The European Commission has poured EUR6.4 billion (£5.4 billion) into research and innovation, its largest annual investment to date.
The funding, to be distributed to research councils, universities and businesses across Europe, will be awarded to successful bidders over the next 14 months.
It is the latest annual allocation from the EUR50 billion Seventh Framework Programme for Research, which was established to distribute research funding from the Commission between 2007 and 2013.
However, while the sum reflects a 12 per cent increase on the cash available last year and was welcomed by the European Universities Association, the EUA also said that it is not enough to help pull the continent out of recession.

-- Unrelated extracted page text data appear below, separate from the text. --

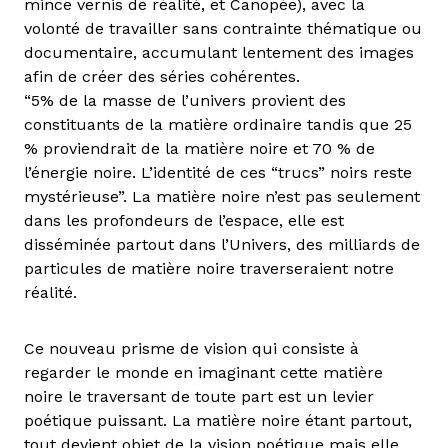
mince vernis de réalité, et Canopée), avec la
volonté de travailler sans contrainte thématique ou
documentaire, accumulant lentement des images
afin de créer des séries cohérentes.
“5% de la masse de l’univers provient des
constituants de la matière ordinaire tandis que 25
% proviendrait de la matière noire et 70 % de
l’énergie noire. L’identité de ces “trucs” noirs reste
mystérieuse”. La matière noire n’est pas seulement
dans les profondeurs de l’espace, elle est
disséminée partout dans l’Univers, des milliards de
particules de matière noire traverseraient notre
réalité.
Ce nouveau prisme de vision qui consiste à
regarder le monde en imaginant cette matière
noire le traversant de toute part est un levier
poétique puissant. La matière noire étant partout,
tout devient objet de la vision poétique mais elle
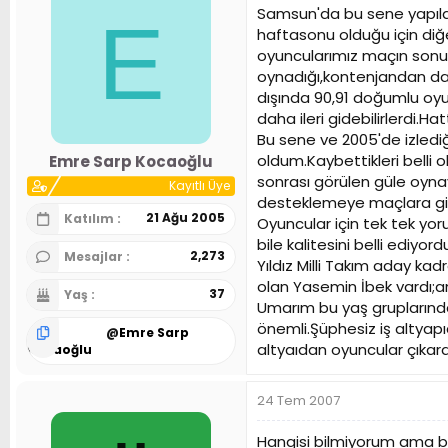
Samsun'da bu sene yapıla
E
haftasonu olduğu için diğe
oyuncularımız maçın sonun
oynadığı,kontenjandan da
dışında 90,91 doğumlu oyu
daha ileri gidebilirlerdi.
Bu sene ve 2005'de izled
oldum.Kaybettikleri bell
Emre Sarp Kocaoğlu
sonrası görülen güle oynay
Kayıtlı Üye
desteklemeye maçlara gideb
21 Ağu 2005
Katılım
Oyuncular için tek tek y
bile kalitesini belli ediyo
2,273
Mesajlar
Yıldız Milli Takım aday ka
olan Yasemin İbek vardı;anc
37
Yaş
Umarım bu yaş gruplarında
önemli.Şüphesiz iş altyap
@
Emre Sarp
altyaıdan oyuncular çıkarab
Kocaoğlu
24 Tem 2007
Hangisi bilmiyorum ama ba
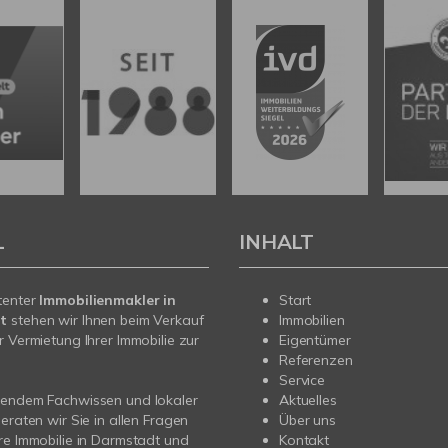
L
INHALT
tenter
Immobilienmakler in
Start
t
stehen wir Ihnen beim Verkauf
Immobilien
r Vermietung Ihrer Immobilie zur
Eigentümer
Referenzen
Service
sendem Fachwissen und lokaler
Aktuelles
beraten wir Sie in allen Fragen
Über uns
re Immobilie in Darmstadt und
Kontakt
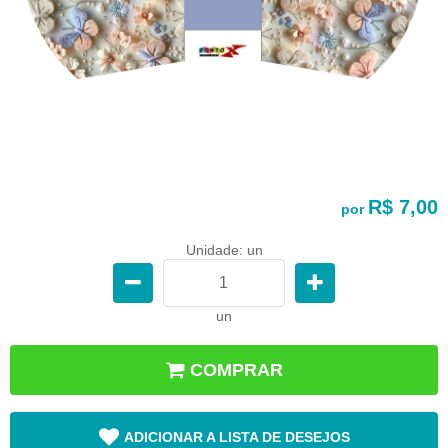
R$ 7,00
por
Unidade: un
un
COMPRAR
ADICIONAR A LISTA DE DESEJOS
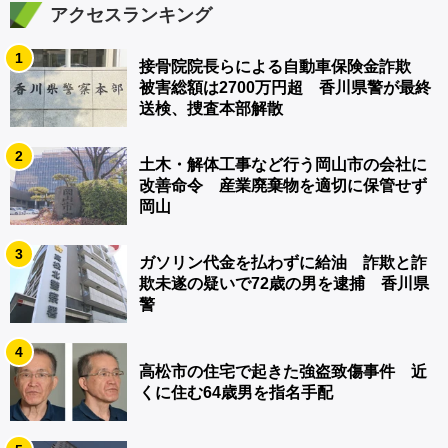
アクセスランキング
1
接骨院院長らによる自動車保険金詐欺
被害総額は2700万円超 香川県警が最終
送検、捜査本部解散
2
土木・解体工事など行う岡山市の会社に
改善命令 産業廃棄物を適切に保管せず
岡山
3
ガソリン代金を払わずに給油 詐欺と詐
欺未遂の疑いで72歳の男を逮捕 香川県
警
4
高松市の住宅で起きた強盗致傷事件 近
くに住む64歳男を指名手配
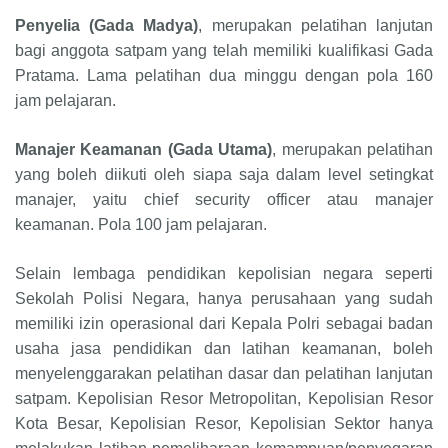
Penyelia (Gada Madya)
, merupakan pelatihan lanjutan
bagi anggota satpam yang telah memiliki kualifikasi Gada
Pratama. Lama pelatihan dua minggu dengan pola 160
jam pelajaran.
Manajer Keamanan (Gada Utama)
, merupakan pelatihan
yang boleh diikuti oleh siapa saja dalam level setingkat
manajer, yaitu chief security officer atau manajer
keamanan. Pola 100 jam pelajaran.
Selain lembaga pendidikan kepolisian negara seperti
Sekolah Polisi Negara, hanya perusahaan yang sudah
memiliki izin operasional dari Kepala Polri sebagai badan
usaha jasa pendidikan dan latihan keamanan, boleh
menyelenggarakan pelatihan dasar dan pelatihan lanjutan
satpam. Kepolisian Resor Metropolitan, Kepolisian Resor
Kota Besar, Kepolisian Resor, Kepolisian Sektor hanya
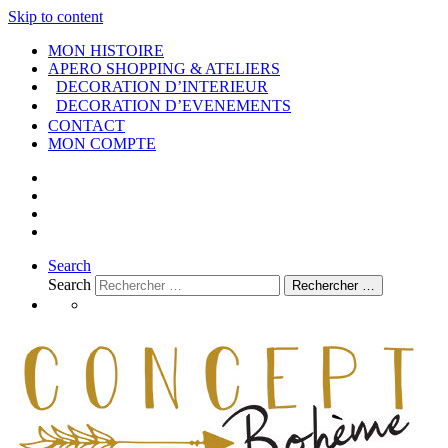
Skip to content
MON HISTOIRE
APERO SHOPPING & ATELIERS
DECORATION D’INTERIEUR
DECORATION D’EVENEMENTS
CONTACT
MON COMPTE
Search
Search
Rechercher …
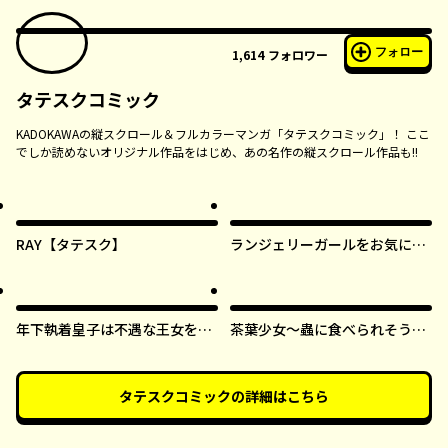
フォロー
1,614
フォロワー
タテスクコミック
KADOKAWAの縦スクロール＆フルカラーマンガ「タテスクコミック」！ ここ
でしか読めないオリジナル作品をはじめ、あの名作の縦スクロール作品も!!
RAY【タテスク】
ランジェリーガールをお気に召
すまま【タテスク】
年下執着皇子は不遇な王女を愛
茶葉少女～蟲に食べられそうに
しすぎてる【タテスク】
なったら、私の能力が覚醒しま
した！～【タテスク】
タテスクコミック
の詳細はこちら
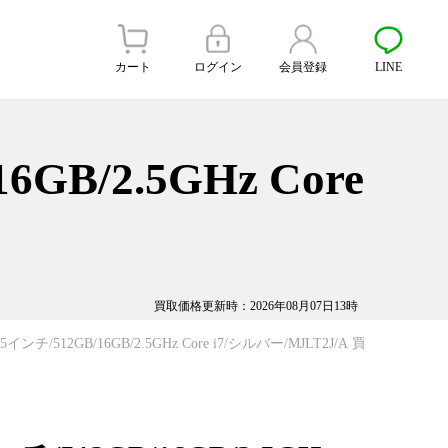
カート
ログイン
会員登録
LINE
6GB/2.5GHz Core
買取価格更新時：2026年08月07日13時
年 15インチ/512GB/16GB/2.5GHz Core i7/シルバー/MJLT2J/A 買取価格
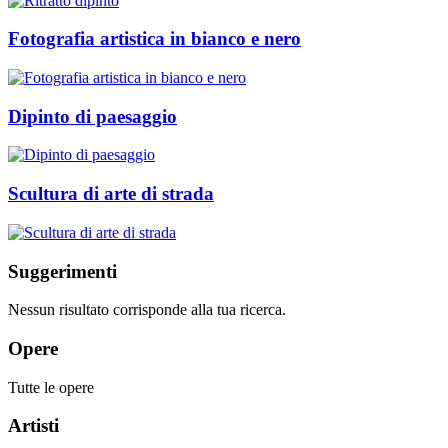
Fotografia artistica in bianco e nero
Dipinto di paesaggio
Scultura di arte di strada
Suggerimenti
Nessun risultato corrisponde alla tua ricerca.
Opere
Tutte le opere
Artisti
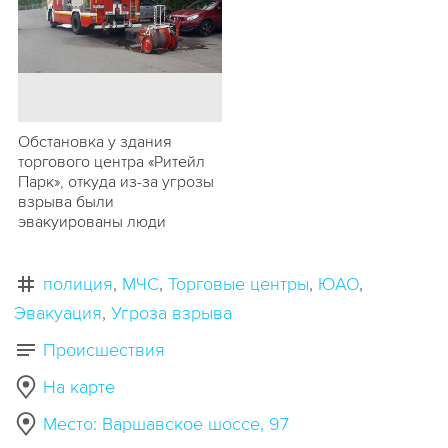
Обстановка у здания
торгового центра «Ритейл
Парк», откуда из-за угрозы
взрыва были
эвакуированы люди
полиция
МЧС
Торговые центры
ЮАО
Эвакуация
Угроза взрыва
Происшествия
На карте
Место: Варшавское шоссе, 97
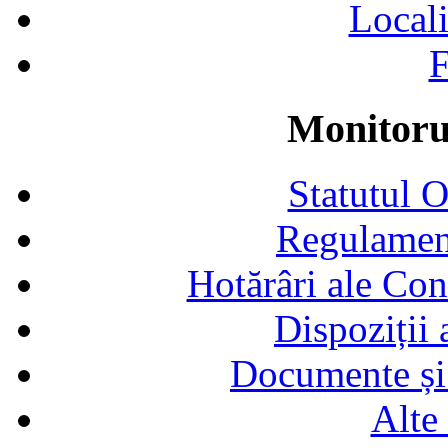
Locali
F
Monitorul
Statutul 
Regulamen
Hotărâri ale Con
Dispoziții
Documente și 
Alte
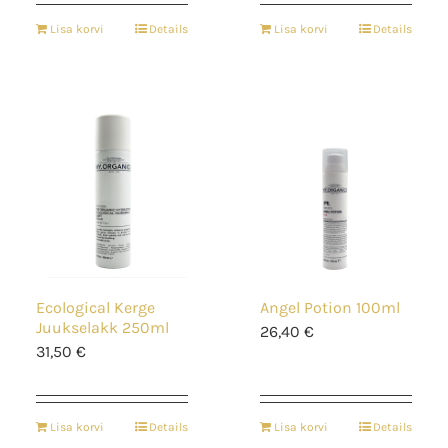
Lisa korvi
Details
Lisa korvi
Details
Ecological Kerge
Angel Potion 100ml
Juukselakk 250ml
26,40
€
31,50
€
Lisa korvi
Details
Lisa korvi
Details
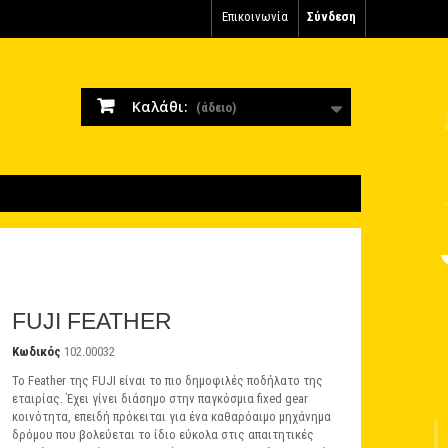
Επικοινωνία
Σύνδεση
Καλάθι:
(άδειο)
FUJI FEATHER
Κωδικός
102.00032
Το Feather της FUJI είναι το πιο δημοφιλές ποδήλατο της
εταιρίας. Έχει γίνει διάσημο στην παγκόσμια fixed gear
κοινότητα, επειδή πρόκειται για ένα καθαρόαιμο μηχάνημα
δρόμου που βολεύεται το ίδιο εύκολα στις απαιτητικές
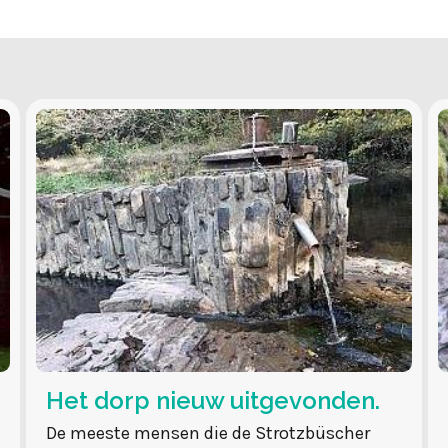
Het dorp nieuw uitgevonden.
De meeste mensen die de Strotzbüscher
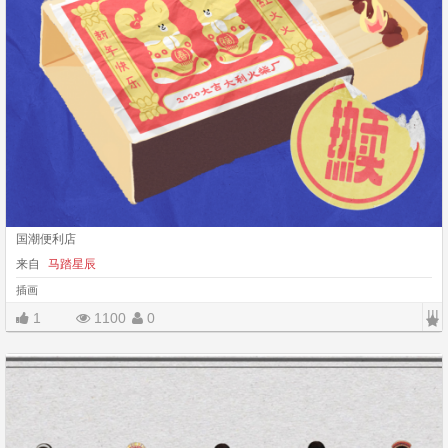
国潮便利店
来自
马踏星辰
插画
|||
1
1100
0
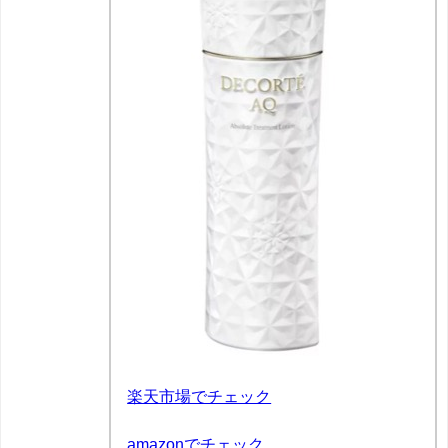
楽天市場でチェック
amazonでチェック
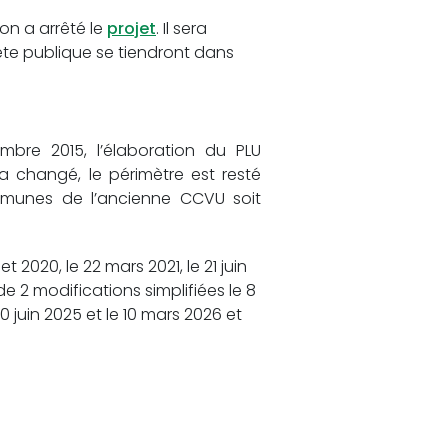
on a arrêté le
projet
. Il sera
te publique se tiendront dans
re 2015, l’élaboration du PLU
 a changé, le périmètre est resté
ommunes de l’ancienne CCVU soit
t 2020, le 22 mars 2021, le 21 juin
 de 2 modifications simplifiées le 8
0 juin 2025 et le 10 mars 2026 et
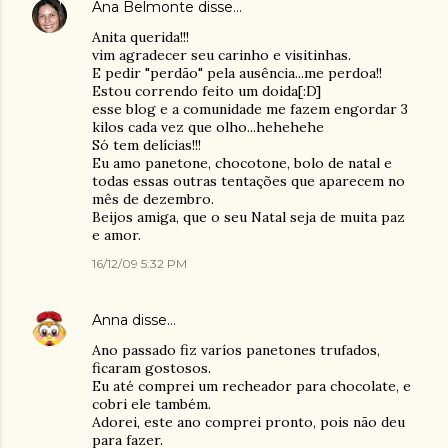
Ana Belmonte
disse…
Anita querida!!!
vim agradecer seu carinho e visitinhas.
E pedir "perdão" pela ausência...me perdoa!!
Estou correndo feito um doida[:D]
esse blog e a comunidade me fazem engordar 3
kilos cada vez que olho...hehehehe
Só tem delícias!!!
Eu amo panetone, chocotone, bolo de natal e
todas essas outras tentações que aparecem no
mês de dezembro.
Beijos amiga, que o seu Natal seja de muita paz
e amor.
16/12/09 5:32 PM
Anna
disse…
Ano passado fiz varíos panetones trufados,
ficaram gostosos.
Eu até comprei um recheador para chocolate, e
cobri ele também.
Adorei, este ano comprei pronto, pois não deu
para fazer.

Andrew Miller, spokesman for the EUA, said the network of institutions will be pressing for increased investment through the next funding round, allocated from 2013 onwards.
"We stress that investment in universities that train people with new skills for new jobs and in scientific research is a necessary way out of the economic downturn for Europe," he said.
Despite the desire for more, Mr Miller added that European universities would benefit "across the board" from the latest funding.
Of the cash available, EUR1.3 billion is reserved for scientists selected by the European Research Council. Mobility grants for 7,000 European researchers will also be provided at a cost of EUR772 million, distributed through the Marie Curie Actions fellowship programme.
A total of EUR600 million will be allocated to projects related to health research and EUR1.2 billion will go to information and communication technology, in support of the Commission's digital agenda.
Small and medium-sized businesses, described by the Commission as the "backbone" of innovation, will pick up almost EUR800 million, ring-fenced in some areas.
The EUA is set to call for a simplification of the funding stream from 2013 onwards. The Commission is expected to publish its new European Plan for Research and Innovation later this year.